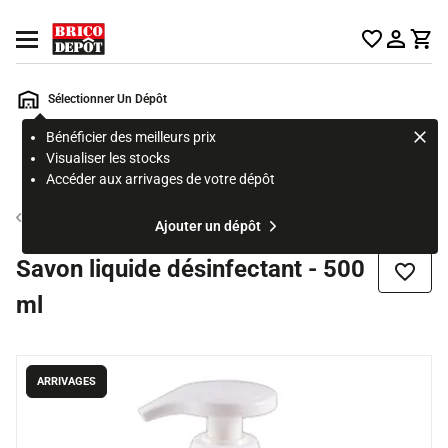
Accueil Brico Dépôt
Ouvrir le menu
Sélectionner Un Dépôt
Bénéficier des meilleurs prix
Rechercher
Visualiser les stocks
un
Accéder aux arrivages de votre dépôt
produit,
ou
Produit d'entretien
Ajouter un dépôt
une
page
Savon liquide désinfectant - 500
Ajouter
ml
ARRIVAGES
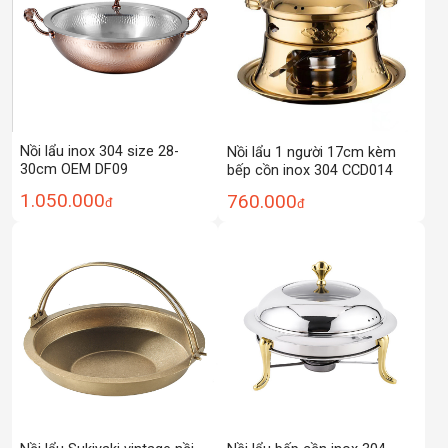
Nồi lẩu inox 304 size 28-
Nồi lẩu 1 người 17cm kèm
30cm OEM DF09
bếp cồn inox 304 CCD014
1.050.000
760.000
đ
đ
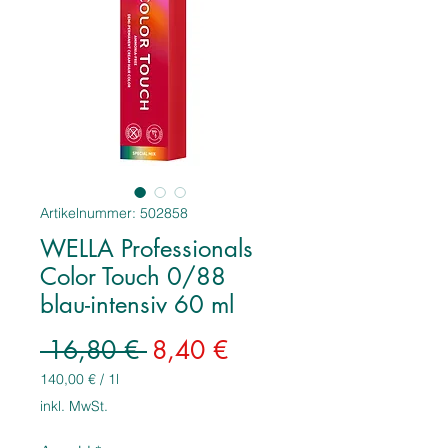
Artikelnummer: 502858
WELLA Professionals
Color Touch 0/88
blau-intensiv 60 ml
Standardpreis
Sale-
 16,80 € 
8,40 €
Preis
140,00 €
/
1l
140,00 €
inkl. MwSt.
pro
1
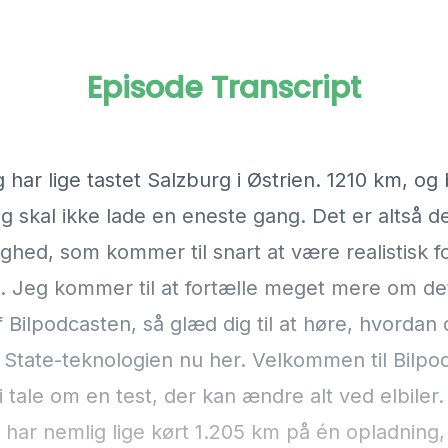
Episode Transcript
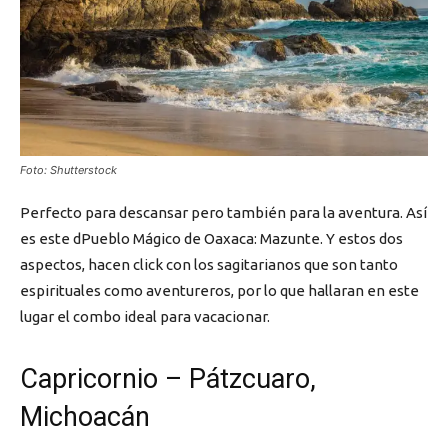
Foto: Shutterstock
Perfecto para descansar pero también para la aventura. Así
es este dPueblo Mágico de Oaxaca: Mazunte. Y estos dos
aspectos, hacen click con los sagitarianos que son tanto
espirituales como aventureros, por lo que hallaran en este
lugar el combo ideal para vacacionar.
Capricornio – Pátzcuaro,
Michoacán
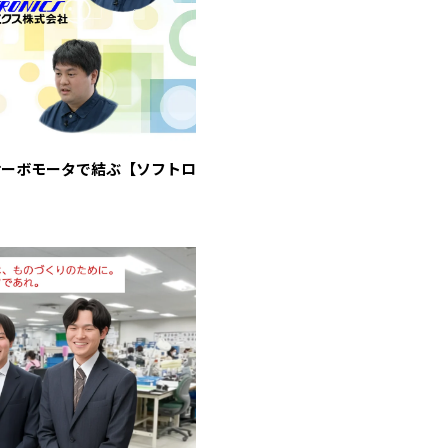
サーボモータで結ぶ【ソフトロ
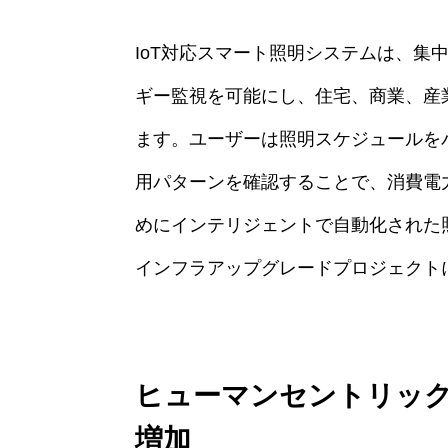
IoT対応スマート照明システムは、集
ギー監視を可能にし、住宅、商業、産
ます。ユーザーは照明スケジュールを
用パターンを確認することで、消費電
めにインテリジェントで自動化された
インフラアップグレードプロジェクト
ヒューマンセントリック
増加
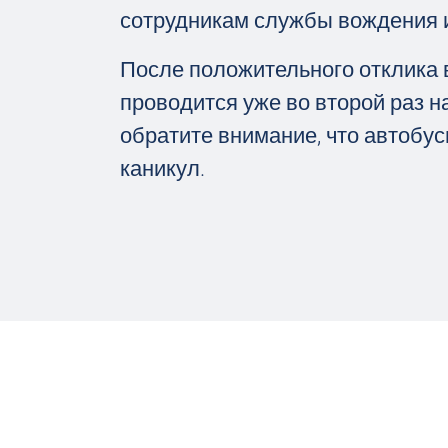
сотрудникам службы вождения 
После положительного отклика 
проводится уже во второй раз н
обратите внимание, что автобус
каникул.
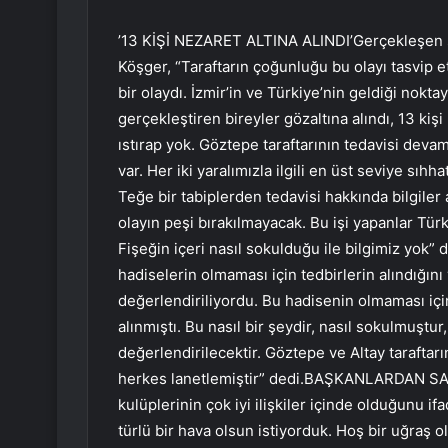
’13 KİŞİ NEZARET ALTINA ALINDI’Gerçekleşen sal
Köşger, “Taraftarın çoğunluğu bu olayı tasvip 
bir olaydı. İzmir’in ve Türkiye’nin geldiği nokt
gerçekleştiren bireyler gözaltına alındı, 13 kişi 
ıstırap yok. Göztepe taraftarının tedavisi deva
var. Her iki yaralımızla ilgili en üst seviye sıhh
Teğe bir tabiplerden tedavisi hakkında bilgiler 
olayın peşi bırakılmayacak. Bu işi yapanlar Türk
Fişeğin içeri nasıl sokulduğu ile bilgimiz y
hadiselerin olmaması için tedbirlerin alındığın
değerlendiriliyordu. Bu hadisenin olmaması için
alınmıştı. Bu nasıl bir şeydir, nasıl sokulmuştur
değerlendirilecektir. Göztepe ve Altay taraftarın
herkes lanetlemiştir” dedi.BAŞKANLARDAN SA
kulüplerinin çok iyi ilişkiler içinde olduğunu if
türlü bir hava olsun istiyorduk. Hoş bir uğraş 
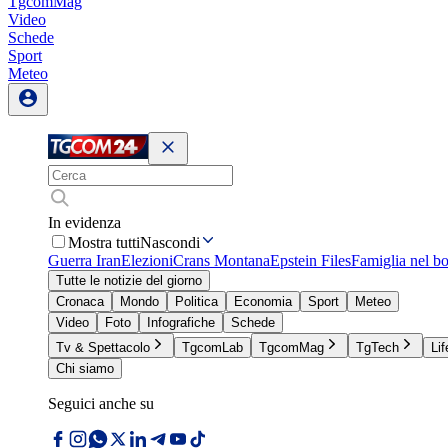
TgcomMag
Video
Schede
Sport
Meteo
In evidenza
Mostra tutti
Nascondi
Guerra Iran
Elezioni
Crans Montana
Epstein Files
Famiglia nel b
Tutte le notizie del giorno
Cronaca
Mondo
Politica
Economia
Sport
Meteo
Video
Foto
Infografiche
Schede
Tv & Spettacolo
TgcomLab
TgcomMag
TgTech
Lif
Chi siamo
Seguici anche su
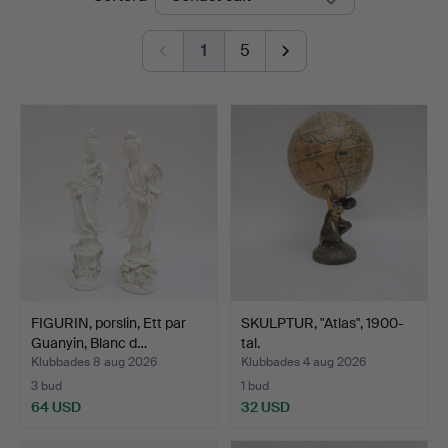
1
5
FIGURIN, porslin, Ett par
SKULPTUR, "Atlas", 1900-
Guanyin, Blanc d…
tal.
Klubbades 8 aug 2026
Klubbades 4 aug 2026
3 bud
1 bud
64 USD
32 USD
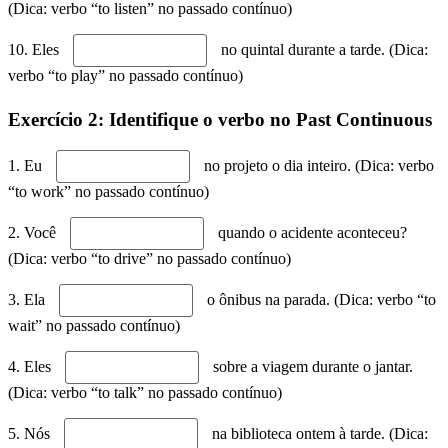
(Dica: verbo “to listen” no passado contínuo)
10. Eles
no quintal durante a tarde. (Dica:
verbo “to play” no passado contínuo)
Exercício 2: Identifique o verbo no Past Continuous
1. Eu
no projeto o dia inteiro. (Dica: verbo
“to work” no passado contínuo)
2. Você
quando o acidente aconteceu?
(Dica: verbo “to drive” no passado contínuo)
3. Ela
o ônibus na parada. (Dica: verbo “to
wait” no passado contínuo)
4. Eles
sobre a viagem durante o jantar.
(Dica: verbo “to talk” no passado contínuo)
5. Nós
na biblioteca ontem à tarde. (Dica:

::::::

### Activity
Which lines of the records above contain the word "Göztepe"? Copy each of those lines in full.

### Answer section
ıstırap yok. Göztepe taraftarının tedavisi deva
değerlendirilecektir. Göztepe ve Altay taraftarın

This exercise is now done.